• **Task statement**: The task calls for the lines below from the line with "pinky mcp: (706, 226)" to the line with "thumb mcp: (255, 319)", both ends included, copied exactly, without any pictures.

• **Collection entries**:
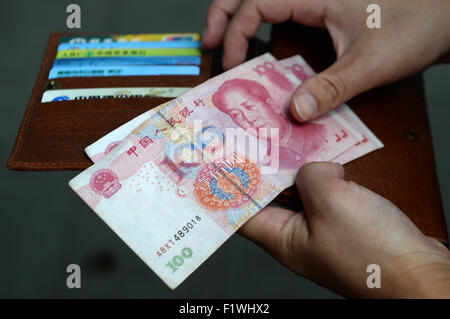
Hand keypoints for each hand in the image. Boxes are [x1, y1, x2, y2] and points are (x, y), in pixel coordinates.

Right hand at [202, 0, 449, 121]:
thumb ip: (332, 86)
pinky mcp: (326, 7)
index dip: (235, 32)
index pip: (257, 3)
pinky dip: (262, 24)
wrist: (448, 14)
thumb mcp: (370, 61)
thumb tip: (296, 111)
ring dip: (239, 16)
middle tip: (206, 42)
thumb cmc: (418, 24)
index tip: (230, 64)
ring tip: (223, 41)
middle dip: (222, 14)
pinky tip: (261, 44)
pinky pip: (283, 11)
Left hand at [239, 162, 449, 297]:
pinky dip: (326, 178)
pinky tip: (331, 160)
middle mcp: (297, 237)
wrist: (420, 275)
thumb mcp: (331, 202)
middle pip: (271, 198)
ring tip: (292, 142)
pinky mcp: (345, 225)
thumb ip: (311, 175)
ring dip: (300, 170)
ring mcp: (322, 230)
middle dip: (265, 169)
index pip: (241, 212)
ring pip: (301, 193)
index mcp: (282, 239)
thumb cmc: (373, 253)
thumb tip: (315, 167)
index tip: (220, 161)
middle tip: (257, 140)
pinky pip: (327, 196)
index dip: (229, 187)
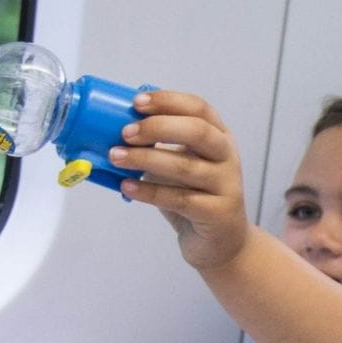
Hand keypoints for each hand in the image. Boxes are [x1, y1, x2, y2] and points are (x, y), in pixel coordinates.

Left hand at [113, 91, 250, 269]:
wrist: (222, 242)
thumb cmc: (195, 197)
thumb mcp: (181, 165)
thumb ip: (160, 147)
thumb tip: (114, 129)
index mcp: (219, 137)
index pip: (198, 108)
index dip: (168, 101)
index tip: (137, 102)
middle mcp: (227, 157)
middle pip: (197, 131)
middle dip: (158, 127)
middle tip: (125, 133)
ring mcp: (226, 185)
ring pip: (185, 167)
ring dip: (145, 159)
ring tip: (116, 157)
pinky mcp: (217, 213)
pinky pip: (179, 200)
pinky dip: (149, 191)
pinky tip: (127, 187)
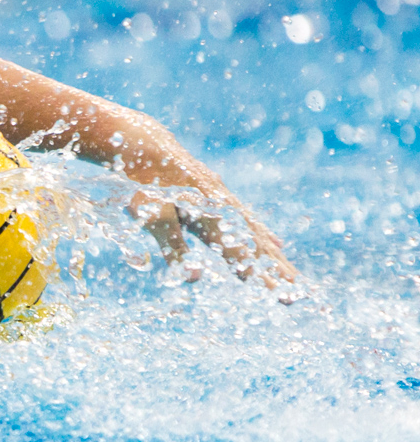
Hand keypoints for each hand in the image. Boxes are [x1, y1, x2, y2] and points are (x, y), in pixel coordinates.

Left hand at [131, 190, 298, 293]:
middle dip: (277, 272)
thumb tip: (193, 280)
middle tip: (298, 297)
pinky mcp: (220, 195)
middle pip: (256, 246)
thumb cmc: (144, 183)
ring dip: (275, 258)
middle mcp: (225, 207)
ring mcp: (225, 200)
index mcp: (210, 215)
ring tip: (294, 279)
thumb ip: (173, 247)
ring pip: (256, 233)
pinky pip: (249, 220)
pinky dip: (264, 235)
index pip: (242, 255)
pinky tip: (276, 244)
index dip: (262, 277)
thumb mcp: (150, 217)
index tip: (286, 297)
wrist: (144, 144)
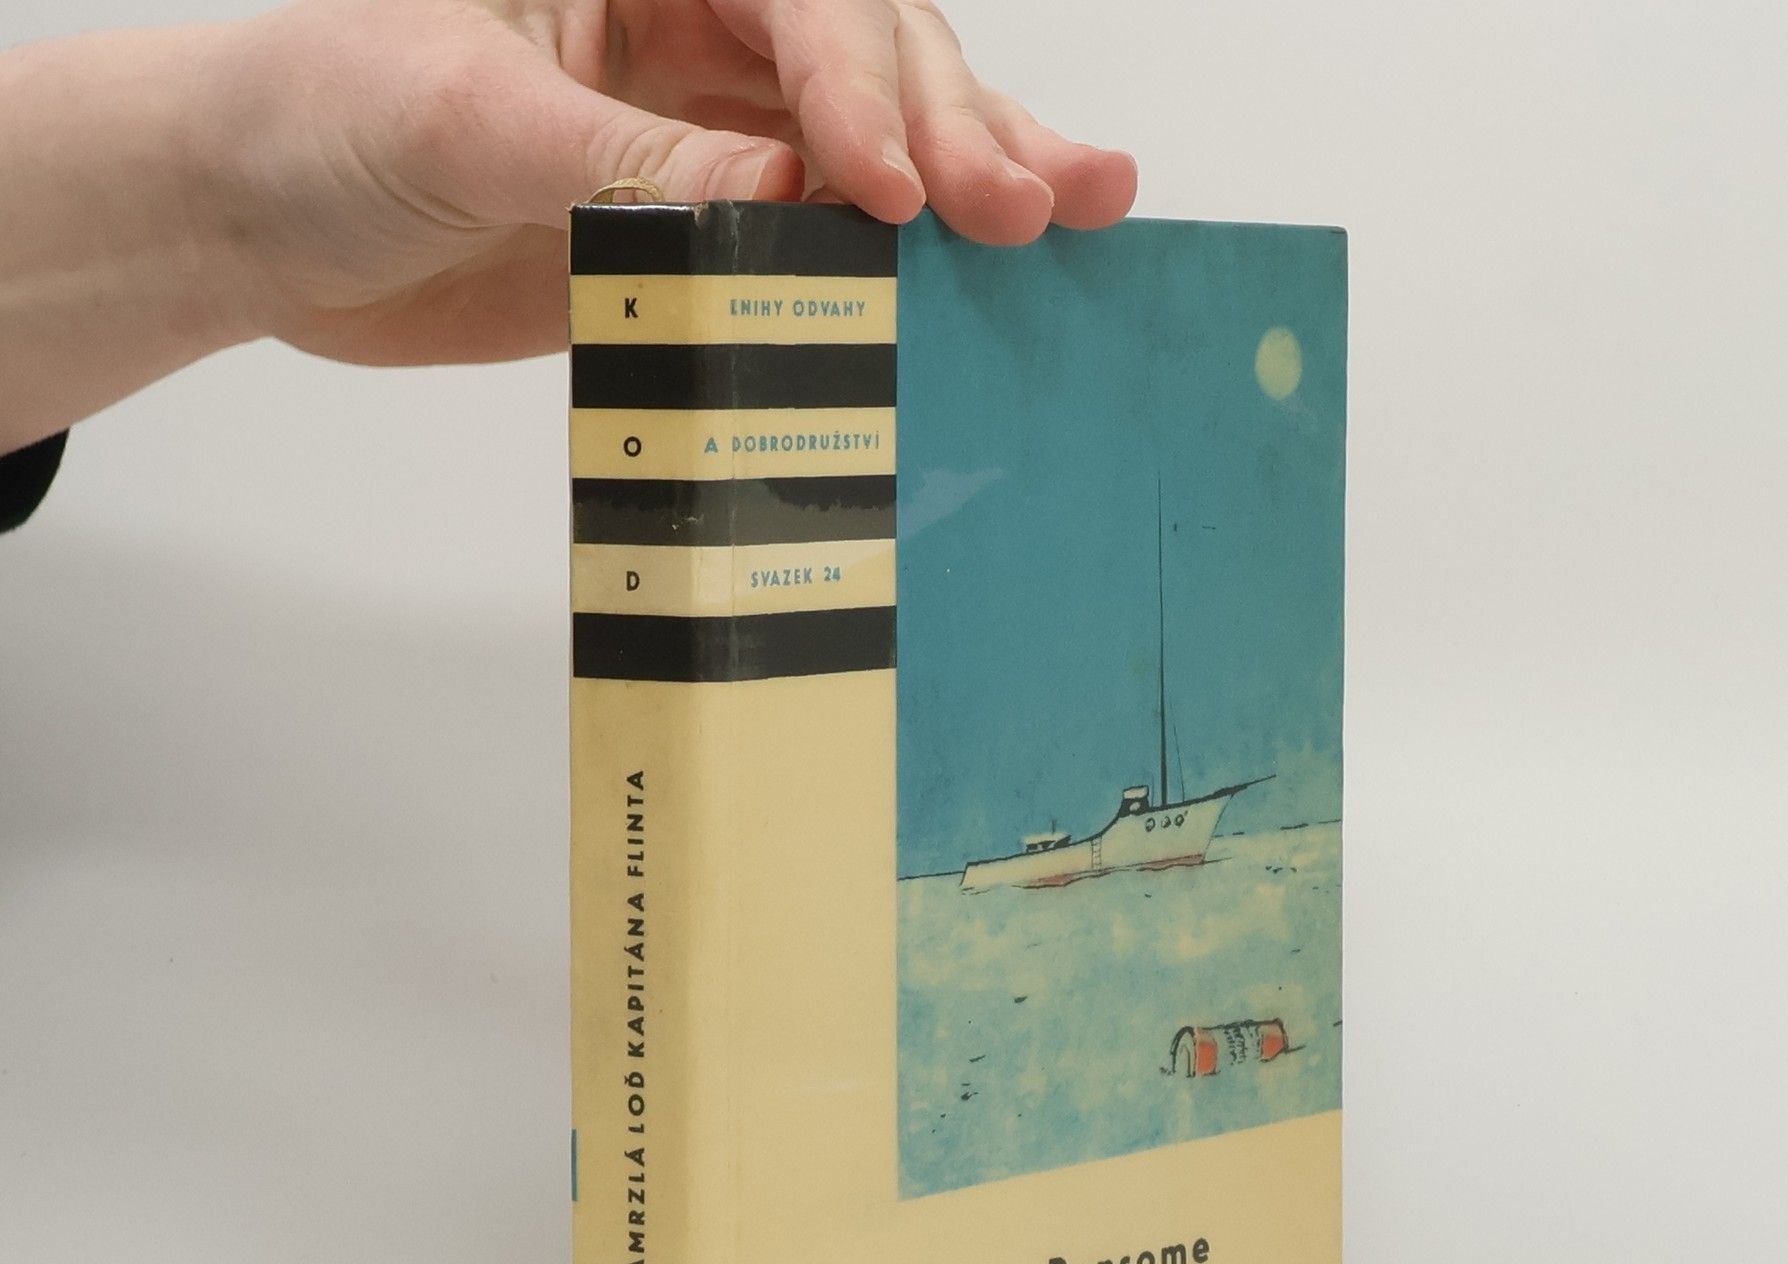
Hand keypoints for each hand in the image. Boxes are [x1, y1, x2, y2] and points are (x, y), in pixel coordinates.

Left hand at [207, 0, 1137, 364]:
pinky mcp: (706, 226)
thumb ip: (625, 159)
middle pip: (868, 52)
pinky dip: (903, 264)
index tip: (889, 191)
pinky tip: (992, 272)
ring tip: (1083, 205)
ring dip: (977, 170)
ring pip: (874, 135)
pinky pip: (822, 239)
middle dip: (952, 126)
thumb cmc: (317, 115)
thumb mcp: (460, 116)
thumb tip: (788, 195)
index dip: (857, 87)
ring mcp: (709, 125)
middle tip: (1028, 206)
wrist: (261, 224)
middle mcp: (693, 23)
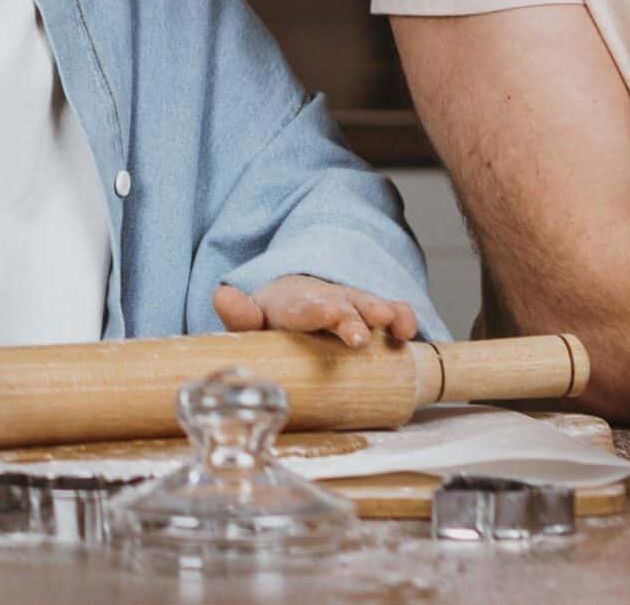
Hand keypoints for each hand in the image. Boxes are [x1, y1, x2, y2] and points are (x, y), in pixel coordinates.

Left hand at [213, 275, 421, 347]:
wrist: (298, 305)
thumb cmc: (277, 320)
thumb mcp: (255, 319)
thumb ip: (240, 314)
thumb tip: (222, 295)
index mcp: (293, 304)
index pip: (303, 307)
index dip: (316, 311)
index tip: (328, 313)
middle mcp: (327, 300)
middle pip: (340, 306)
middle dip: (350, 319)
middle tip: (359, 335)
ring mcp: (352, 306)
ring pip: (369, 306)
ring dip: (381, 312)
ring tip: (392, 324)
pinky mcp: (372, 316)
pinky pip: (392, 313)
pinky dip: (402, 319)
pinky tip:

• **Response**:
pinky mcp: (706, 226)
thumb ip: (625, 159)
middle pip: (868, 52)
pinky dip: (903, 264)
index tip: (889, 191)
pinky tip: (992, 272)
ring tip: (1083, 205)
ring dip: (977, 170)
ring pip: (874, 135)
pinky pip: (822, 239)
middle dip: (952, 126)
thumb cmc: (317, 115)
thumb mcp: (460, 116)
thumb tip: (788, 195)
index dip: (857, 87)
ring mcp: (709, 125)
middle tip: (1028, 206)
wrist: (261, 224)
middle mcp: (693, 23)
Hand keypoints for each hand in the image. Boxes are [x1, y1, x2, y2] and points are (x, y), in pixel coordinates.

Left hand at [213, 275, 421, 347]:
wrist: (298, 305)
thumb cmc: (277, 320)
thumb mcp: (255, 319)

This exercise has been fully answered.